═════ Cytowany fragment ═════

Post » Pon wrz 20, 2004 11:32

amisu, nie obrażaj się i nie unoś. :) Mamy na forum określony stosunek do pseudohodowli, a Ty najwyraźniej na taką trafiłaś. Myślisz, że obie krzyżówki (birman-mco, norweski-mco) to przypadek? Trudno uwierzyć. Do tego kotki właśnie miały na giełdę jechać.
Napisałam, że dobrze, że kotek ma dom, bo on nie jest niczemu winien. I wierzę, że będzie mu u Ciebie dobrze.

.:Sylwia:.

 
Posty: 144
Od: Pon maja 24, 2004 23:21
Lokalizacja: Trójmiasto

Post » Pon wrz 20, 2004 12:56

amisu pisze: a kotki miały nastpnego dnia, czyli dzis byc sprzedane na giełdzie, a ja musiałam tam jechac, o prostu musiałam. I dobrze ze to zrobiłam. Dzieki temu jest ze mną piekny, 8-tygodniowy Czaruś,


"hodowca", który na giełdzie (!) sprzedaje 8-tygodniowe kocięta? ale co cię to, amisu, obchodzi, prawda?
izza & Bajka + Sharky

izza

 
Posty: 804
Od: Pt wrz 26, 2003 14:32
Lokalizacja: Toruń

Post » Pon wrz 20, 2004 13:26

ta kobieta jakieś mutanty produkuje 8O 8O
i w ogóle nie zależy jej na odseparowaniu kotek w ruji 8O 8O

to powinno byc karalne. jeszcze kasę za takie koty bierze :evil:
Obrazek

Szelmaa

 
Posty: 15821
Od: Pon maja 24, 2004 10:59
Lokalizacja: Warszawa - Tarchomin

Post » Pon wrz 20, 2004 14:47

Macda pisze:Ty kupiłaś kotka z pseudohodowli gdzie nie dba się o zdrowie maluchów, a koteczkę rozmnaża na potęgę zagrażając jej zdrowiu i życiu. Robi się to tylko w celach zysku. Zysku kosztem kociego zdrowia lub życia :(

Byłaś tam, widziałaś? Kazdy kot marzy o takich warunkach jakie te koty mają... Kupowałam dobrych kilka lat temu kota perskiego BEZ RODOWODU, był to kot rasowy. Rodzice mieli rodowody, sama widziałam. Była to hodowna w bloku a kociaki były w kojcu. To mozna nazwac pseudohodowlą. Ta pani ma koty, nie hodowle. Nie rozmnarza ich na potege, jak są to są. Koty łazą po ogrodzie i domku samopas. A kotke trudn trzymac w celibacie. (teraz pewnie zrobisz kazanie o sterylizacji..)

═════

> Co zrobić
• a. Ile tygodni ma Czaruś według wątku o pseudohodowli kotów?
• b. Czy każde z tych stwierdzeń zgadza się z wątkiem o pseudohodowli kotów? (i) Kotki miały zostać sprzedane na giełdzie. (ii) Kot perski kupiony przed kilku laty miał rodowód. (iii) Koty tej pani są trzymane w kojcu. Przy każdej odpowiedzi „tak” lub „nie” przytocz rozstrzygające słowa wątku.
• c. Podejmij wątek o pseudohodowli kotów dalej, zaczynając zaraz po jego ostatnim zdaniu.

═════ Dostarczone wiersze ═════

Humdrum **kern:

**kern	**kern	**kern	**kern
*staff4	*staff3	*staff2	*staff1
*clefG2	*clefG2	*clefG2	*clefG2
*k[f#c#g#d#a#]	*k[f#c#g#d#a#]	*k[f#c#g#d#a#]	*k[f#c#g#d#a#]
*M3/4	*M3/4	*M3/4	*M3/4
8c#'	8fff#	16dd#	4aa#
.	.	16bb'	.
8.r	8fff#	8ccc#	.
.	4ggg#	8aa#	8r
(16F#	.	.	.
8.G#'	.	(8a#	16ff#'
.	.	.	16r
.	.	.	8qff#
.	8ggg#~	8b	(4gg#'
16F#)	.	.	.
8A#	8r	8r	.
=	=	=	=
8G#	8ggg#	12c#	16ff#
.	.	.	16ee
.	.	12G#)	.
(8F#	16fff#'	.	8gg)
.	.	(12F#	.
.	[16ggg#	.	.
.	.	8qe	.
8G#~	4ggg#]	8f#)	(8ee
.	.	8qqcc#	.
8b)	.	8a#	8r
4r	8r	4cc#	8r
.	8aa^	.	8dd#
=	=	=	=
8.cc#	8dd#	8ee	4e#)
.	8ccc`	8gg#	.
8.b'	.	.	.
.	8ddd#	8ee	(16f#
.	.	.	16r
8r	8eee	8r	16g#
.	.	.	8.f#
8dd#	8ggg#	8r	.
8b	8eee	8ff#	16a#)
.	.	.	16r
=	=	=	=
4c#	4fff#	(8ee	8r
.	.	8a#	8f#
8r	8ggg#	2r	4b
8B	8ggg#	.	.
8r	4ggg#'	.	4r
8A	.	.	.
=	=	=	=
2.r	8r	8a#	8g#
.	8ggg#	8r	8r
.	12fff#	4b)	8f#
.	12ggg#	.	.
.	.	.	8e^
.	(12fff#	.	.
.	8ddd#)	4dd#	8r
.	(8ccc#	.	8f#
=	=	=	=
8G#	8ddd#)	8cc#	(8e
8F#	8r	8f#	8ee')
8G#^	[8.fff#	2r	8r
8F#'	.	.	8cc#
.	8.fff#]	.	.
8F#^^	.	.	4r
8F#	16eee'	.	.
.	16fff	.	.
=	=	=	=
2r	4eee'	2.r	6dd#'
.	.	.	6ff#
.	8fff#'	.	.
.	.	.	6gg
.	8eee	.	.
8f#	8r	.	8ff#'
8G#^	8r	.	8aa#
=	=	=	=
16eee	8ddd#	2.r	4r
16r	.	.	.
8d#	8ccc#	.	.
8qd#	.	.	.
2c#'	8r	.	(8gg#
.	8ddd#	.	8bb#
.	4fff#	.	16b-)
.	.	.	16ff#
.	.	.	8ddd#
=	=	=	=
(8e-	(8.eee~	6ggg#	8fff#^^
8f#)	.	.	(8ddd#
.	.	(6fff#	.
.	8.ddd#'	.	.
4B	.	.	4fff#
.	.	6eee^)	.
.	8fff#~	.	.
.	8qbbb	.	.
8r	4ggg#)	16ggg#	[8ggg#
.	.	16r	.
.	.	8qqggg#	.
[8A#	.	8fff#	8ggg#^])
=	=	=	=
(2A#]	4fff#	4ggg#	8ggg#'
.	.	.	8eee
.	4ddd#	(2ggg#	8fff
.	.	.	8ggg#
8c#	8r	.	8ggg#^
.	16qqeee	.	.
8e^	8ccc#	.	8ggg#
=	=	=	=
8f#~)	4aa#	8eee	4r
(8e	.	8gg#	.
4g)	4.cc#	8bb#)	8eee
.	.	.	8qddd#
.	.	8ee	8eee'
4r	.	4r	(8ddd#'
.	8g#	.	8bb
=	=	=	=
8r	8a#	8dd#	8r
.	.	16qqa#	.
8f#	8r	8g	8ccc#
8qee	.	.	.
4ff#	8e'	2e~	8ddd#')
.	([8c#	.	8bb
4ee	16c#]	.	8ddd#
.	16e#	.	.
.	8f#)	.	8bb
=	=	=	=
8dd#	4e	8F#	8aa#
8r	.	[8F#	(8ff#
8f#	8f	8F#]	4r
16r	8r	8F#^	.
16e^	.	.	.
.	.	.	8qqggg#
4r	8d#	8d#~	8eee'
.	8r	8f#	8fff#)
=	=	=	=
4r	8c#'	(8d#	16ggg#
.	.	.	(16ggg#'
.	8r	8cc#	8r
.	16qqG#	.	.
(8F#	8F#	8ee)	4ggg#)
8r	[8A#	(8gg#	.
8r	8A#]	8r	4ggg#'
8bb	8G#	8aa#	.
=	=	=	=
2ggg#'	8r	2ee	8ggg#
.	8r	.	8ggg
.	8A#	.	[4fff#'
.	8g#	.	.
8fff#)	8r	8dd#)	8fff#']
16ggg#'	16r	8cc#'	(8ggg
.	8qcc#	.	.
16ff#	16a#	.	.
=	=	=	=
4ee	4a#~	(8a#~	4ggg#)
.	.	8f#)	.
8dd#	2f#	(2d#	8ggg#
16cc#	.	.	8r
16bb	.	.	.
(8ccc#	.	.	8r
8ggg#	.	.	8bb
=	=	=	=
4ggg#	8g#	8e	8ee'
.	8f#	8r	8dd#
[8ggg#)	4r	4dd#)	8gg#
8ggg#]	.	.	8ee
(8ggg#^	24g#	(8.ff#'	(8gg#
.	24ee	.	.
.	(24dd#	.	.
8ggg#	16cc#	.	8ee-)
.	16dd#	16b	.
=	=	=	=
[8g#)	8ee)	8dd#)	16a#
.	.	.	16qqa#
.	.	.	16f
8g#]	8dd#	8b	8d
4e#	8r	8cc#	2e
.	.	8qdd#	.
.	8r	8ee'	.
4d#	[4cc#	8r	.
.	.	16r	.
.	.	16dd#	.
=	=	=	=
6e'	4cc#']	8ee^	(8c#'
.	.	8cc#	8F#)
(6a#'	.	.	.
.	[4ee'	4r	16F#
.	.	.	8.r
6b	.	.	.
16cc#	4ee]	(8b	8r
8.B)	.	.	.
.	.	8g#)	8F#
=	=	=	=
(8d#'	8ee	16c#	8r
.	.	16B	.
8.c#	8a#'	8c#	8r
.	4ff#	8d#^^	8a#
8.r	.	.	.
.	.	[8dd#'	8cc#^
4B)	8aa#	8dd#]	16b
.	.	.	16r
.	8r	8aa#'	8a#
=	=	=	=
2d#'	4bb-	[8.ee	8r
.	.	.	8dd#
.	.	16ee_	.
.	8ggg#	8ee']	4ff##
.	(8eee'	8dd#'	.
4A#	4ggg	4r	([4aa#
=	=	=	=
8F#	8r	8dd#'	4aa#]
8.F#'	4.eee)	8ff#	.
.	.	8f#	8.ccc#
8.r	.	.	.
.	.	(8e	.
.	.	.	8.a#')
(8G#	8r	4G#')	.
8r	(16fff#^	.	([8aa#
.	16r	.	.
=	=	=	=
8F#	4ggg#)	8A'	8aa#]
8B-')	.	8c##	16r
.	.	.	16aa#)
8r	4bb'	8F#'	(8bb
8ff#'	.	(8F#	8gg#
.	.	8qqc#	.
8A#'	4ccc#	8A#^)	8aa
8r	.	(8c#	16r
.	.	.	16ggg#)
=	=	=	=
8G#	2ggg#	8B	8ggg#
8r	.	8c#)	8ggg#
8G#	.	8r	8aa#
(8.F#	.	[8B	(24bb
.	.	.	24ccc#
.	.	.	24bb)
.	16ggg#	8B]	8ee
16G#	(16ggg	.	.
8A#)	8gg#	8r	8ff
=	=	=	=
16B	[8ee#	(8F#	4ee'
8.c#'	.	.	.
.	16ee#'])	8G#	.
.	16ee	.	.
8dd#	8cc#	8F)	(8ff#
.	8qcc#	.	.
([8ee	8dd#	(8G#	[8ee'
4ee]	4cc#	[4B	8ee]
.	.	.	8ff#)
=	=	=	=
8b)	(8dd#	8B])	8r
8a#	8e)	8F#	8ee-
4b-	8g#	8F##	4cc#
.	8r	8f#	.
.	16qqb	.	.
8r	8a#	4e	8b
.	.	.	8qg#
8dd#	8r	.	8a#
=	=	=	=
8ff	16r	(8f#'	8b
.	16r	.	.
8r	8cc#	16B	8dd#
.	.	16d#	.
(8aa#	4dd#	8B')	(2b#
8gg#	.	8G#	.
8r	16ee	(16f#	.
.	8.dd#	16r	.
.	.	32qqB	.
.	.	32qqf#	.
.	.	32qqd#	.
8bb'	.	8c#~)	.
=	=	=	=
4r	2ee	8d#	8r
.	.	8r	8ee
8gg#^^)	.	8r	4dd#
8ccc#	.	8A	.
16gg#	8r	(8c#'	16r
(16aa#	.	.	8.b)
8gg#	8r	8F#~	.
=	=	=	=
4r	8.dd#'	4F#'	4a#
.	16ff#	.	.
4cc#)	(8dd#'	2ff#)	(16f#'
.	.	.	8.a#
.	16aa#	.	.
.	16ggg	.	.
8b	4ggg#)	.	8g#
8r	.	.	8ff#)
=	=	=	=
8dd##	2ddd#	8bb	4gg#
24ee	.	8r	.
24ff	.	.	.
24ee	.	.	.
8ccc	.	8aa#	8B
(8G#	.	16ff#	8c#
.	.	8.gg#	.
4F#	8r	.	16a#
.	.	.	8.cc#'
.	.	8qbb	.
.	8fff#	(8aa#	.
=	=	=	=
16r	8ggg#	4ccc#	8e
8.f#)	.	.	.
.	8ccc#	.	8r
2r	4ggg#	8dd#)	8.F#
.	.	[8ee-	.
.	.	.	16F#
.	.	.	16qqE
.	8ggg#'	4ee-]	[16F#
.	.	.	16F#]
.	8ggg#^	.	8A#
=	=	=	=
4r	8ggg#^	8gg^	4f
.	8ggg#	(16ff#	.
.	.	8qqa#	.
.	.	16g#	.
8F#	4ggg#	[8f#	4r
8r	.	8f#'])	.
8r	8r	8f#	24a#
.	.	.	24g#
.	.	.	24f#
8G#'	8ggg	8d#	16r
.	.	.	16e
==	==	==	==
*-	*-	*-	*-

═════

> Odpowiedzi do zadań
• a. Czaruś ma 8 tygodni.

• b.
(i) Tak: „kotki miały nastpnego dnia, czyli dzis byc sprzedane na giełdzie”.
(ii) Nie: „kota perskiego BEZ RODOWODU”.
(iii) Nie: „Koty łazą po ogrodzie i domku samopas.”

• c.
Macda pisze:Nie ma czegoś takiego jak rasowy pół maincoon pół norweg. Nie i juz.
Nie masz rasowego kotka Amisu.

Nie powiedziałąm ze mam rasowego. Powiedziałm, ze jesli miała bym pieniądze to bym rasowego kupiła.
Macda pisze:A pani krzyżuje kotki specjalnie - nie przypadkiem. Można być tego prawie pewnym :(
Taaa jasne a Ty jetes wszechwiedząca....!!!

Eh.. Wy tu wszyscy jacys dziwni jestescie....
Juz myslałam ze zabawie tu dłużej ale skutecznie mnie zniecheciliscie.
Zegnam Was.

amisu

 
Posty: 34
Od: Śro wrz 15, 2004 23:43
Lokalizacja: Warszawa

Post » Pon wrz 20, 2004 14:49

izza pisze:"hodowca", który na giełdzie (!) sprzedaje 8-tygodniowe kocięta? ale co cię to, amisu, obchodzi, prawda?


1. To nie jest hodowla.
2. Starszego kotka bym nie wzieła.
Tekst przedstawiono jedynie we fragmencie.